Не представляю, какого это, быть рядом с нелюбимым человеком. Как по мне, то это та еще мука. Никаких красок жизни, они блекнут на глазах, стирают все хорошее из памяти. Никаких звонких голосов, они тускнеют и становятся мрачными, раздражительными.
Нелюбовь убивает.
Пожалуй, это главное, что нужно знать каждому человеку на планете, где обитает жизнь. Большую часть дороги я провожу в раздумьях. Меня давно волнует тема любви и нелюбви, я не понимаю, как люди терпят друг друга, будучи абсолютно чужими. Духовно чужими. Страх, что у нас с Антоном когда-нибудь будет так же, проникает в меня, сворачивается в маленький комочек и блекнет. Становится незаметным, постепенно сливается с внутренним «я». Ждет момента, чтобы уничтожить изнутри.
Я боюсь услышать, что он больше меня не любит.
Прикрываю веки, делаю глубокий вдох и смотрю на него. Он сидит спиной ко мне, все его внимание обращено к Грегу. Меня тянет к нему с немыслимой силой. Запускаю пальцы в длинные волосы, массирую макушку. Антон оборачивается, ловит мою смущенную улыбку, берет за свободную руку и тянется ко мне. Заглядывает в глубь глаз и тихо шепчет: «Люблю».
— Люблю, — выдыхаю, перед тем как вскрикнуть от боли в спине.
Тишина.
Она оглушает и накрывает с головой, парализует тело и сдавливает горло. Нет сил кричать и звать на помощь.
«Люблю», — проносится в голове раз за разом, пока черная мгла окончательно не затягивает в смертельные сети.
20. Антон старший
Крепко сжимаю руль и ругаю себя за несдержанность. Придурок! Вот зачем я полез к ней целоваться? Сорвался, словно юнец в пубертатном периоде. Ведь видел же, что она не готова.
Не верит, что мы есть. Без шуток, без зловещих игр судьбы-злодейки мы есть.
На приборной панели вибрирует телефон, кидаю недовольный взгляд на экран и морщусь, будто засунул в рот кусок лимона. Вот с кем с кем, а с ней я точно не желаю вести задушевные беседы. Они никогда не заканчивались ничем хорошим. Да и настроение у меня сейчас совсем не то, чтобы тягаться с ней в словесной битве. А то, что так и будет, понятно. Мать без дела никогда не звонит, а дела ее за последние пятнадцать лет ни на йоту не изменились.
Первые три звонка я нагло игнорирую, после четвертого срываюсь и все же отвечаю.
— Да, — рявкаю, давая понять, что не горю желанием вести с ней светские беседы. По крайней мере, точно не сейчас, когда нахожусь в машине и трасса впереди довольно оживленная.
Сколько лет прошло, а мать так и не изменилась. Она по-прежнему ищет мне жену, себе невестку. Если раньше я списывал желание женить меня на цель самоутвердиться в мире «для избранных», то сейчас ее мания смахивает на психическое отклонение. А может, и хуже, все-таки почти двадцать лет пытается женить меня на ком-либо.

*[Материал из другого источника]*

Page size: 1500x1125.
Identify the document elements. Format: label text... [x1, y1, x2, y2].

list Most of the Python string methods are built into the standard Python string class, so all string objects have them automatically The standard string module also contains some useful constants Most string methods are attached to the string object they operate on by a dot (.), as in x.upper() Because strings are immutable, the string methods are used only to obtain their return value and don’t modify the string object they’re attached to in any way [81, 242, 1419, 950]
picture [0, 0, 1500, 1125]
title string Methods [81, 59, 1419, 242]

— Тебя видели с парнем. Говорят, твоя копия, — выпаливает на одном дыхании и замолкает, позволяя мне переварить услышанное.
На секунду прикрываю глаза и делаю глубокий вдох. Ну вот скажите мне, кто и когда успел ей об этом доложить? И что мне ей сказать? Правда выйдет боком, окончательно снесет ее кукушку. А чтобы соврать, как минимум нужно придумать легенду. Желательно правдоподобную.
— Так и есть, — отвечаю, стараясь не вылить на нее шквал эмоций.
Включаю поворотник и сворачиваю налево. До дома решаю доехать дворами, так шанс попасть в аварию близится к нулю.
— О чем ты? — тихо, едва слышно задает вопрос мать.
Никогда не думал, что не захочу говорить матери о внуке, но рано или поздно она все рано о нем узнает. Уже знает. Так какой смысл его скрывать?